Not even a week after the twin towers were struck down by two hijacked planes on Sept. 11, 2001, people were repeating this phrase everywhere around the nation, in newspapers, on TV, bumper stickers, posters, banners.
And as then-President George W. Bush visited the devastated city of New York and mourned the losses with thousand of others at ground zero, we knew we wouldn’t forget. It was all we talked about.
As a senior in high school in Fishers, Ind., at the time, I could grasp the gravity of this tragedy. So could everyone around me. Suddenly, our differences were very small. As a nation, we weren’t divided. We were Americans, and we were proud. We were united.
Not 10 days after that fateful day, I was getting in a workout at a local gym when John Lennon’s “Imagine” came on the radio. Almost on cue, nearly all of us stopped what we were doing. We looked around at one another, listened and wished that such a world existed. We were touched and saddened, yet aware that—at least for the moment—we were living as one, and we hoped it would last.
Sadly, it didn’t. Fifteen years later, reflecting on this tragedy that killed nearly 4,000 people (including those who died of illness after being exposed to debris), we’re in the middle of a heated political campaign, divided as ever, and perhaps even more divided than we were before the fateful day.
That unity is lost.
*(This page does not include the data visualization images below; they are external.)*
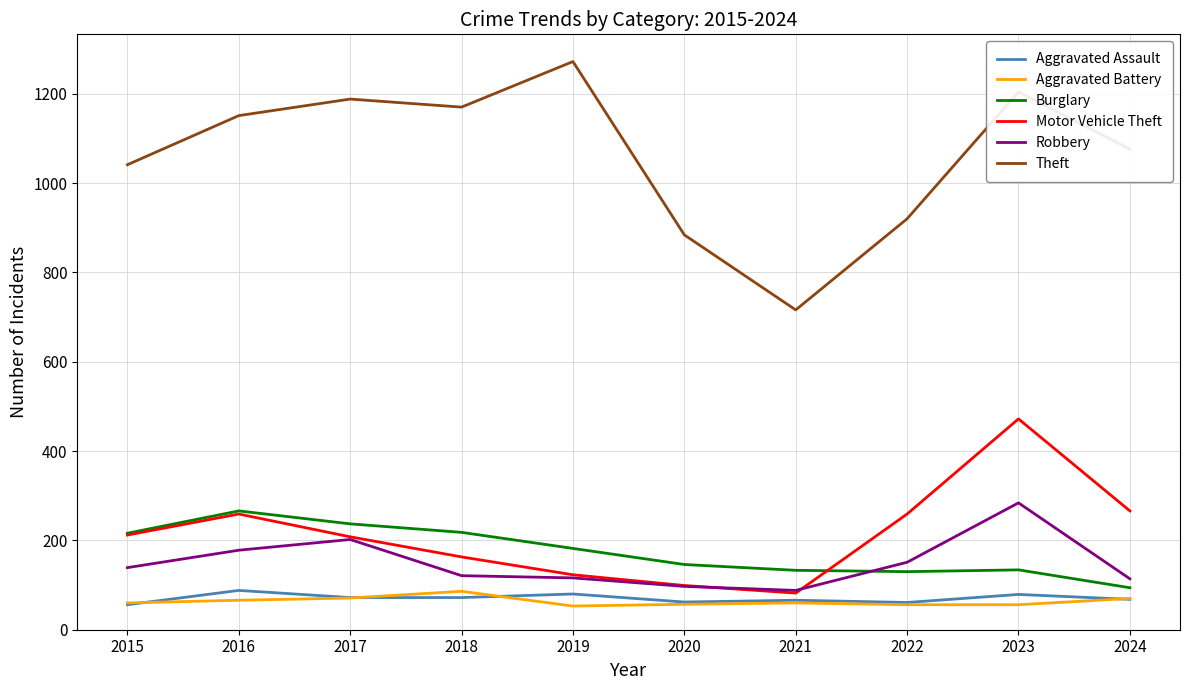

Which series has the largest total across all categories?

Theft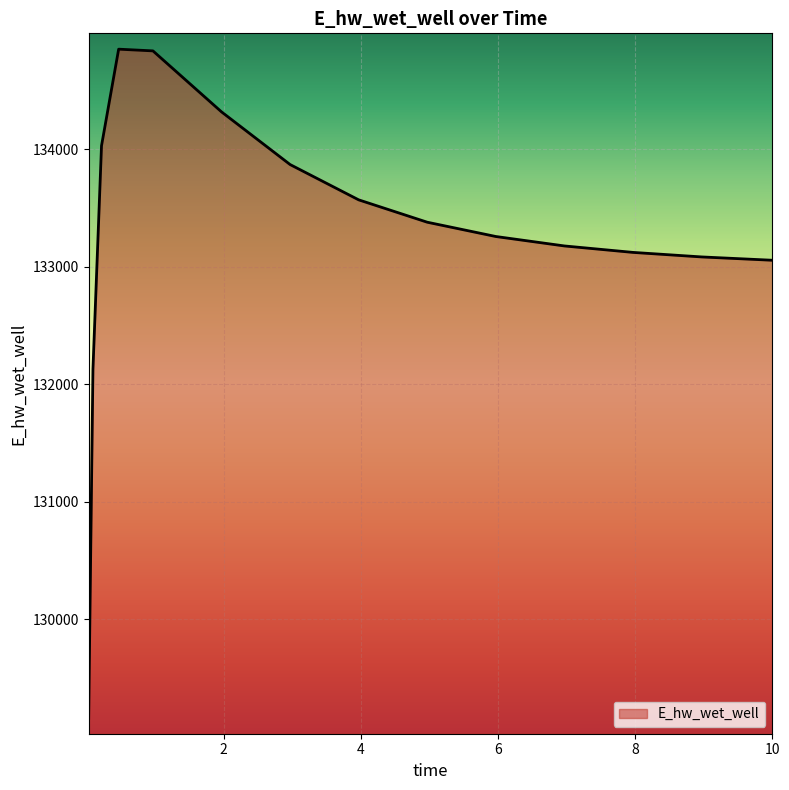

What is the maximum value shown in the chart?

134852.0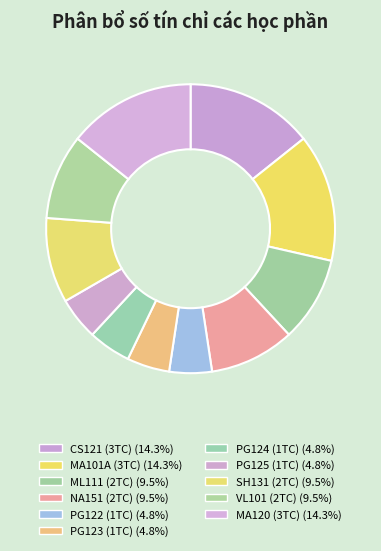

Which has a higher value, PG125 or CS121?

CS121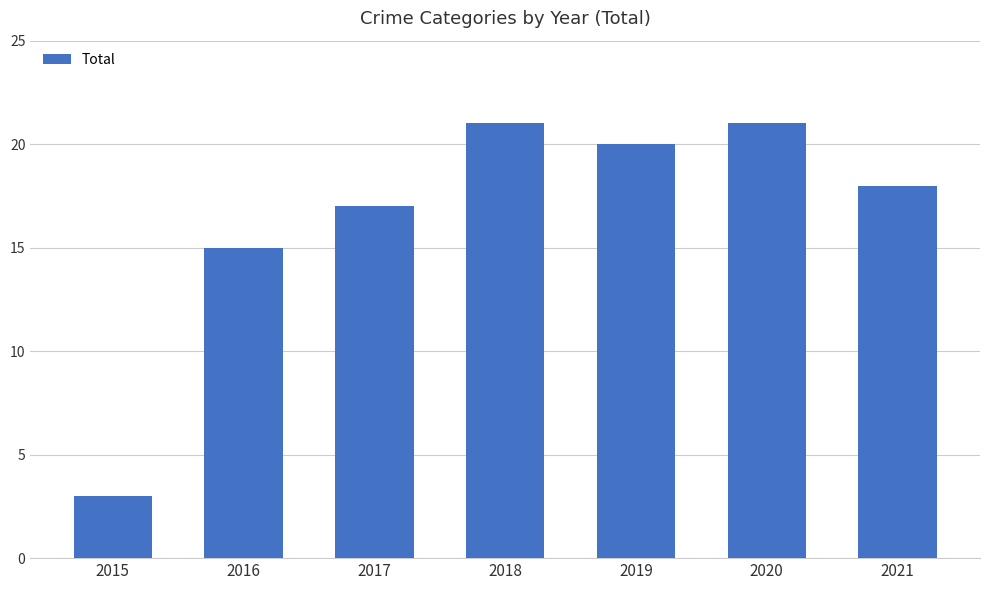

How many data points does each series have?

7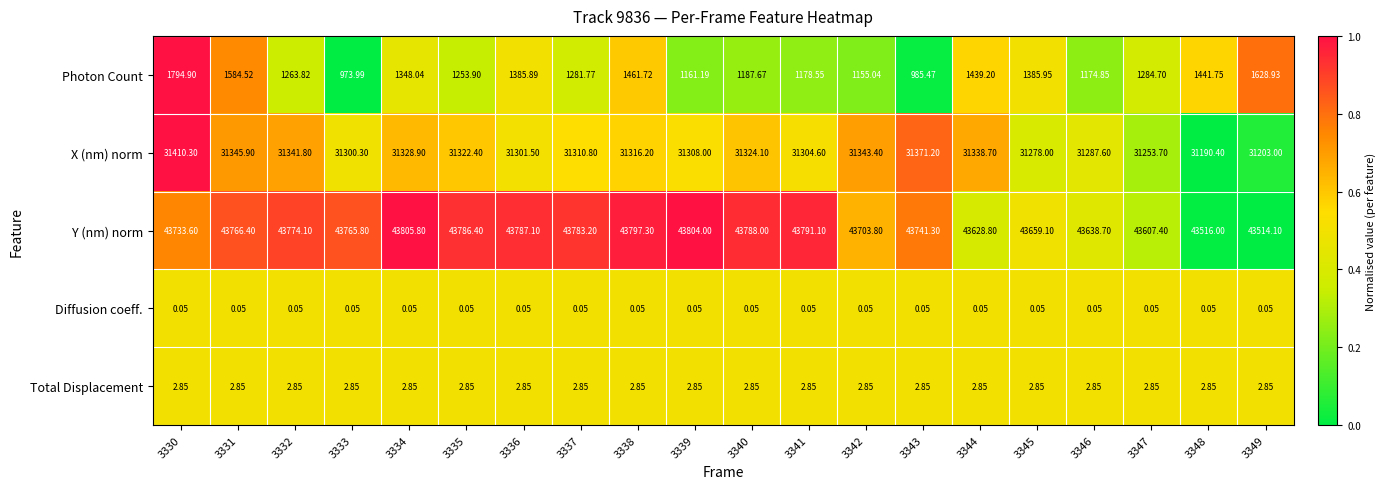

Which series has the largest total across all categories?

Y (nm) norm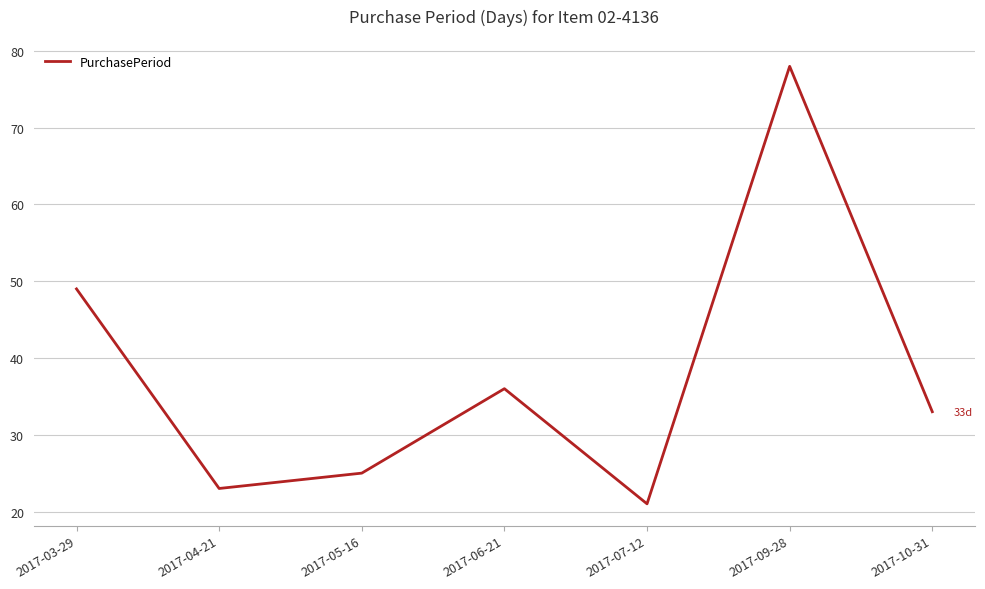

What is the difference between the values at 2017-04-21 and 2017-03-29?

26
We aren’t just Americans anymore. We are Republican or Democrat, we are black or white, we are Christian or non-Christian.
Last month, when Ziggy Marley played at the Magic City Blues festival in Billings, he called us out on it, seemingly surprised that things hadn’t changed much since it was his father on stage singing “Get Up Stand Up.”
“Why are you so divided?” he asked. “You must not be divided. We must unite. We must have peace.”
Ziggy’s concert—which started late after an intense thunderstorm—was a show meant to bring peace, joy and love, as he sang “Love is my religion,” “Be Free,” “Could You Be Loved” and “Is This Love.”
He wanted to lift us up, but it was clear in his words, in his tone and in his energy that he was saddened by what he was seeing in our country. It wasn’t like hearing “Imagine” in the gym, although that feeling would have come back tenfold if it was the fall of 2001.
We haven’t forgotten, but the train of society has kept rolling. We’ve been through a lot in the last decade and a half, and now we find ourselves somewhere we didn’t anticipate. The surprising presidential campaign is one thing, the relationship between police and African Americans is another. ISIS is attacking us on our soil, attacking Christmas parties and LGBT nightclubs.
Now there is more tension with our American Indian brothers and sisters. Hate and fear are dominant emotions. More than anything, it appears what we need is love. Love, peace and understanding.
Of course, it’s not that easy, but it’s a start, and it’s the kind of harmless uprising we need to not only protect ourselves but to protect our country from potential civil unrest.
I appreciate Ziggy’s words and take it upon myself to respond to the Rasta. I hope others will do the same. Let’s let love be the supreme emotion moving forward.
Charlie Denison is a reporter for the Lewistown News-Argus and a singer-songwriter and guitarist.